Crawler prerequisites
The crawler assumes the permissions of the Amazon Identity and Access Management (IAM) role that you specify when you define it. This IAM role must have permissions to extract data from your data store and write to the Data Catalog. The Amazon Glue console lists only IAM roles that have attached a trust policy for the Amazon Glue principal service. From the console, you can also create an IAM role with an IAM policy to access Amazon S3 data stores accessed by the crawler. For more information about providing roles for Amazon Glue, see Identity-based policies for Amazon Glue.
Note
When crawling a Delta Lake data store, you must have Read/Write permissions to the Amazon S3 location.
For your crawler, you can create a role and attach the following policies:
-
The
AWSGlueServiceRole
Amazon managed policy, which grants the required permissions on the Data Catalog -
An inline policy that grants permissions on the data source.
An inline policy that grants
iam:PassRole
permission on the role.
A quicker approach is to let the Amazon Glue console crawler wizard create a role for you. The
role that it creates is specifically for the crawler, and includes the
AWSGlueServiceRole
Amazon managed policy plus the required inline policy for the
specified data source.
If you specify an existing role for a crawler, ensure that it includes the
AWSGlueServiceRole
policy or equivalent (or a scoped down version of this
policy), plus the required inline policies.
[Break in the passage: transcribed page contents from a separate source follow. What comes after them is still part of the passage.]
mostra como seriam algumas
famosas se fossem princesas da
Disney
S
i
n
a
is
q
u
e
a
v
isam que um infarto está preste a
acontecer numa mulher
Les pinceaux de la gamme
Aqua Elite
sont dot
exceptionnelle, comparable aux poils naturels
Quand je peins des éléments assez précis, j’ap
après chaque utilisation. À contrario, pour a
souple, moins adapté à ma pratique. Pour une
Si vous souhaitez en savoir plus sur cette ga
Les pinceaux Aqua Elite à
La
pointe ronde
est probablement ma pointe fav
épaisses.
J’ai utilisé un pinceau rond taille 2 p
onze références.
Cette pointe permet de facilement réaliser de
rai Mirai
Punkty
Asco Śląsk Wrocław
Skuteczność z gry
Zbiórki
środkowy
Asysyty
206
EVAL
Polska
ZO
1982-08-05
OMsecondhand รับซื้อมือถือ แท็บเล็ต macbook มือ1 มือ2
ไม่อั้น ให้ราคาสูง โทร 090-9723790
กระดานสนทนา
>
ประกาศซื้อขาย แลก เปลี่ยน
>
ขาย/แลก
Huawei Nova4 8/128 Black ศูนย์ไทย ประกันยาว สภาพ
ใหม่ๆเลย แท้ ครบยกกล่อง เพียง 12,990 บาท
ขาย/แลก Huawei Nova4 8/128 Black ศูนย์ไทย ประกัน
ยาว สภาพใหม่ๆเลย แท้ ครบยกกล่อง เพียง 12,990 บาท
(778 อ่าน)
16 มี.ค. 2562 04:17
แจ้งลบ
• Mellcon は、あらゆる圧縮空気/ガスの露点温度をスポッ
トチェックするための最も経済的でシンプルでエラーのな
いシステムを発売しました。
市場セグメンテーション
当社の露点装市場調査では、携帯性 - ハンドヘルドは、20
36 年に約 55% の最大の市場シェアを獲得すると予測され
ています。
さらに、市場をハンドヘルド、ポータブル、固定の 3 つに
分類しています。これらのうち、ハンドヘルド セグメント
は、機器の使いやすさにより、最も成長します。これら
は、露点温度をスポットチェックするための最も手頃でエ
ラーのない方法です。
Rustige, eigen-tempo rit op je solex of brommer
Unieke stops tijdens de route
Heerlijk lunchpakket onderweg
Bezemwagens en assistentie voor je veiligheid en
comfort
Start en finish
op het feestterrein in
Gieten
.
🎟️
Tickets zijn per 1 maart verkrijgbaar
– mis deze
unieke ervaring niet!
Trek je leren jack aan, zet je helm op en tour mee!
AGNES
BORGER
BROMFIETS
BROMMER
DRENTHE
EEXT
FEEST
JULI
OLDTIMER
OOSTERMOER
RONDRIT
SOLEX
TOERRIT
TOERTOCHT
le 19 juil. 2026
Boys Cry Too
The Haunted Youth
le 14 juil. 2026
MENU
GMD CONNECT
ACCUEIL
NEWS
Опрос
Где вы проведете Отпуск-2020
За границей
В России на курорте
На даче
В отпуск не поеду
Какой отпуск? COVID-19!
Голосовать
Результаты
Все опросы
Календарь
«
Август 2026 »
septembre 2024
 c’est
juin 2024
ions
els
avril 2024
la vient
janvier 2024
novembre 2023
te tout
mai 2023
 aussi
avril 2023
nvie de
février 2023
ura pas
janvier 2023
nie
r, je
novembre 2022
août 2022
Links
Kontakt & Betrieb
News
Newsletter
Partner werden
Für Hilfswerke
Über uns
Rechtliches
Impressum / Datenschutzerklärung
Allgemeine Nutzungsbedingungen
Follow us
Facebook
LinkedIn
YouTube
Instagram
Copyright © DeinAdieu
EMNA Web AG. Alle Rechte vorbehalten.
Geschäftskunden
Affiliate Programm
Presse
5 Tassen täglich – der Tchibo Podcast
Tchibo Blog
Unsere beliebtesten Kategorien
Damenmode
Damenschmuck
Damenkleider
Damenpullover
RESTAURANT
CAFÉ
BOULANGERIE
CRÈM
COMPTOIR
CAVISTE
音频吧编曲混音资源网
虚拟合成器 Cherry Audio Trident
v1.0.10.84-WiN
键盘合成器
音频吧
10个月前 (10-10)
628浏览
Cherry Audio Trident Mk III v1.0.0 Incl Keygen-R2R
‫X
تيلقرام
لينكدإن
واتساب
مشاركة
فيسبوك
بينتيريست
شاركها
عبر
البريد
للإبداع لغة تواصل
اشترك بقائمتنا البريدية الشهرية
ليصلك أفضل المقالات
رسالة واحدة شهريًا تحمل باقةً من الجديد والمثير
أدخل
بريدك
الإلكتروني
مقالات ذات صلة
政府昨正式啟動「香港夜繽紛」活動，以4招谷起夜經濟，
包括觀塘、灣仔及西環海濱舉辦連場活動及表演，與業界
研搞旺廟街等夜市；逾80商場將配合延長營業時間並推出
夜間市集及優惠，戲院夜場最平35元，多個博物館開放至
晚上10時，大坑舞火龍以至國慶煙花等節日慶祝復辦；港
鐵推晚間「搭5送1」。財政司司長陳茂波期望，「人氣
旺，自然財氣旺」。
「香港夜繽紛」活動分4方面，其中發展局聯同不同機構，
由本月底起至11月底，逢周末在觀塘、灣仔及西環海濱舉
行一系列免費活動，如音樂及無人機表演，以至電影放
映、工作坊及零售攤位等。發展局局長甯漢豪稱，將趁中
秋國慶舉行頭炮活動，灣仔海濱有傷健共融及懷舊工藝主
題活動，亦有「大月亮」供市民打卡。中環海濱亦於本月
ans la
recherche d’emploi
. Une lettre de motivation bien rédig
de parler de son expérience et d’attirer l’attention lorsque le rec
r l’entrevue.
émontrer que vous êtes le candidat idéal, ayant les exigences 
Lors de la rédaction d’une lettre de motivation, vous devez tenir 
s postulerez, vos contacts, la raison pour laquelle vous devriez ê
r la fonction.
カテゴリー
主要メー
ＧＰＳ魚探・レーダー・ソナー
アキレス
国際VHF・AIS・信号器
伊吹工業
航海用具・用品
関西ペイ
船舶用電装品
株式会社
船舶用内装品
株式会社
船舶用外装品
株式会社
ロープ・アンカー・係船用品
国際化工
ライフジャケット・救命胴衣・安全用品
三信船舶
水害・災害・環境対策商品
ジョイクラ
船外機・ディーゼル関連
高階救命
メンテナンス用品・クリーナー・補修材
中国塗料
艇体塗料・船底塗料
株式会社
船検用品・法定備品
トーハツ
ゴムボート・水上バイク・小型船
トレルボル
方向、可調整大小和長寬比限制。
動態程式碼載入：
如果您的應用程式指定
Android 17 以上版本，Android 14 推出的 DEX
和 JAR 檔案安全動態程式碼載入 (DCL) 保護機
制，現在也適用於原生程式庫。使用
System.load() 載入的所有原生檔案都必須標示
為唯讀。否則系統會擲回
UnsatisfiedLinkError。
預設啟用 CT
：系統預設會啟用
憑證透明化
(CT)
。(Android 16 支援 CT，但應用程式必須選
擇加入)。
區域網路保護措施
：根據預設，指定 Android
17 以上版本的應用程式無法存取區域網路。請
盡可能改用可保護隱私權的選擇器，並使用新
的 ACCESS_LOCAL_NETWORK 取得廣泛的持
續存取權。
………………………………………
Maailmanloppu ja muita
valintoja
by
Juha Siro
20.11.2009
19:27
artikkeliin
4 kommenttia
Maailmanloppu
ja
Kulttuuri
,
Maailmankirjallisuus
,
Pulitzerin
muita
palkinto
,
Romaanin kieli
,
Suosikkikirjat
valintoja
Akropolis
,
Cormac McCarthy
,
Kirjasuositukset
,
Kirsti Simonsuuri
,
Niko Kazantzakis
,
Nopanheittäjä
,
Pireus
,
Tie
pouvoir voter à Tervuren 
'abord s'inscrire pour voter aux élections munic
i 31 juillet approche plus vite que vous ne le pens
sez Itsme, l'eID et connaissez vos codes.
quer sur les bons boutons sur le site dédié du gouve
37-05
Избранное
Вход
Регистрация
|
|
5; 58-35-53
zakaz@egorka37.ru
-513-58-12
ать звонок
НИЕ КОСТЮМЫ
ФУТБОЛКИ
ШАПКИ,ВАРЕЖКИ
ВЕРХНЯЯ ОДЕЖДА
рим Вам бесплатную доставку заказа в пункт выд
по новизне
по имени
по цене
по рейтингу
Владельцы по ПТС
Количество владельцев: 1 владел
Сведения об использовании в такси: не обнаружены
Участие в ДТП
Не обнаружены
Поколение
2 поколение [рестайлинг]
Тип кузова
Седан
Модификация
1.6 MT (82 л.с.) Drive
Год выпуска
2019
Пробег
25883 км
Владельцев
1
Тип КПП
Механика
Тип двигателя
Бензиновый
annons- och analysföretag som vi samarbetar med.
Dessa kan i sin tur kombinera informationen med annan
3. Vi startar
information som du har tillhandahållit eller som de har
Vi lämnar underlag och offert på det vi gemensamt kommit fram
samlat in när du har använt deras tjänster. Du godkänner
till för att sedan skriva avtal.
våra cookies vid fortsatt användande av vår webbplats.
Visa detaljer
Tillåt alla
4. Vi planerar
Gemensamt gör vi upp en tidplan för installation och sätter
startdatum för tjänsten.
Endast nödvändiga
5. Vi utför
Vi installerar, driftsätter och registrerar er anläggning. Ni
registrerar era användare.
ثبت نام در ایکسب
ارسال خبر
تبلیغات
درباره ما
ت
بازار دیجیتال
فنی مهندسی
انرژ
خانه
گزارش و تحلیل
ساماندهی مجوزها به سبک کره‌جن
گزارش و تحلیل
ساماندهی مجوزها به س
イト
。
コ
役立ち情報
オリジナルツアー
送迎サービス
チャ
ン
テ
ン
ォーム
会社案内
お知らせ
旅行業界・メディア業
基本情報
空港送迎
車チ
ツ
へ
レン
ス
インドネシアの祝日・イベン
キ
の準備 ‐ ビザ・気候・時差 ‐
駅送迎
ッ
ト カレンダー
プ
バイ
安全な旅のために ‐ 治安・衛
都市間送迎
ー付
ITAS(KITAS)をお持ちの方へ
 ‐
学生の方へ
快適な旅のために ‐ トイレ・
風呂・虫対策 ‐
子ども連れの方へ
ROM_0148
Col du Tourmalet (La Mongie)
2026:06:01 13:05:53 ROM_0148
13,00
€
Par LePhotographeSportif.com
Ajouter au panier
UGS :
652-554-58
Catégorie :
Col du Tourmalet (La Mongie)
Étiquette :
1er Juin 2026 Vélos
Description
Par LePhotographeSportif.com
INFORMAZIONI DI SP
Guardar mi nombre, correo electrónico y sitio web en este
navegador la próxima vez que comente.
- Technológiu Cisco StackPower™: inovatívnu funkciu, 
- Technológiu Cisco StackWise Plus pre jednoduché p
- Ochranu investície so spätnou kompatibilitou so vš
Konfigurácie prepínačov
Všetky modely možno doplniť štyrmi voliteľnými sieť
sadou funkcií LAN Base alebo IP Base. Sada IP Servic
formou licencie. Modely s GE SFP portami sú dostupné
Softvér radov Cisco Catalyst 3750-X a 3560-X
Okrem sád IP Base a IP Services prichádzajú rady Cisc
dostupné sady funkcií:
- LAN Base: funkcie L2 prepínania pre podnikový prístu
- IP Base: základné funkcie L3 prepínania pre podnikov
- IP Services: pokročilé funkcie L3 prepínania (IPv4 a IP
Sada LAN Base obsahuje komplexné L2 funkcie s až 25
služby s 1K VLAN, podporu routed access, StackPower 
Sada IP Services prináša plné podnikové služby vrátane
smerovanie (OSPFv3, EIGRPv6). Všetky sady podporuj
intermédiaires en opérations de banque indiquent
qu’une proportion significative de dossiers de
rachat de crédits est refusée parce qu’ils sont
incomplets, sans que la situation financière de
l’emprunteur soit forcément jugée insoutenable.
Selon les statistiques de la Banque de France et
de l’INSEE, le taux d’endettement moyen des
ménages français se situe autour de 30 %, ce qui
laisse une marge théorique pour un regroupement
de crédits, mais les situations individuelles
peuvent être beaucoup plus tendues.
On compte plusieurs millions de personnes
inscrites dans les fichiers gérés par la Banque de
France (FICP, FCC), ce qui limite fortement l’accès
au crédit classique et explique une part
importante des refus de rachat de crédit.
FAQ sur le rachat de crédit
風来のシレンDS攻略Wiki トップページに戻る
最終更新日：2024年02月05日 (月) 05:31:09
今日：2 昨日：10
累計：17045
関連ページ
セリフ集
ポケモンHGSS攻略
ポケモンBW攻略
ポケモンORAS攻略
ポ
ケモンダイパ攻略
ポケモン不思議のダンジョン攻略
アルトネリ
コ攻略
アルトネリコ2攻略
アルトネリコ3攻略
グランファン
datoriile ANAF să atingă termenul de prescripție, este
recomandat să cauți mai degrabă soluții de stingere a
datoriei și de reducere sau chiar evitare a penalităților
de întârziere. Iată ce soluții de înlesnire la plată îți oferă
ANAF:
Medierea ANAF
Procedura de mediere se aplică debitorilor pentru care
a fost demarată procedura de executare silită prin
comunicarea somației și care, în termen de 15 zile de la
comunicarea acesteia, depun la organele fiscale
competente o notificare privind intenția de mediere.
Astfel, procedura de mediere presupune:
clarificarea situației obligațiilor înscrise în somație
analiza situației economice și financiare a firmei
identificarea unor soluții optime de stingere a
For example, for an Amazon S3 data store, the inline
policy would at a minimum be the following:
{ "Version": "2012-10-17", "Statement": [ { "Effect": "Allow", "Action": [ "s3:GetObject" ], "Resource": [ "arn:aws-cn:s3:::
bucket/object
*" ] } ] }
For an Amazon DynamoDB data store, the policy would at a minimum be the following:
{ "Version": "2012-10-17", "Statement": [ { "Effect": "Allow", "Action": [ "dynamodb:DescribeTable", "dynamodb:Scan" ], "Resource": [ "arn:aws-cn:dynamodb:
region
:account-id
:table/table-name
*" ] } ] }
In addition, if the crawler reads Amazon Key Management Service (Amazon KMS) encrypted Amazon S3 data, then the IAM role must have decrypt permission on the Amazon KMS key. For more information, see Step 2: Create an IAM role for Amazon Glue.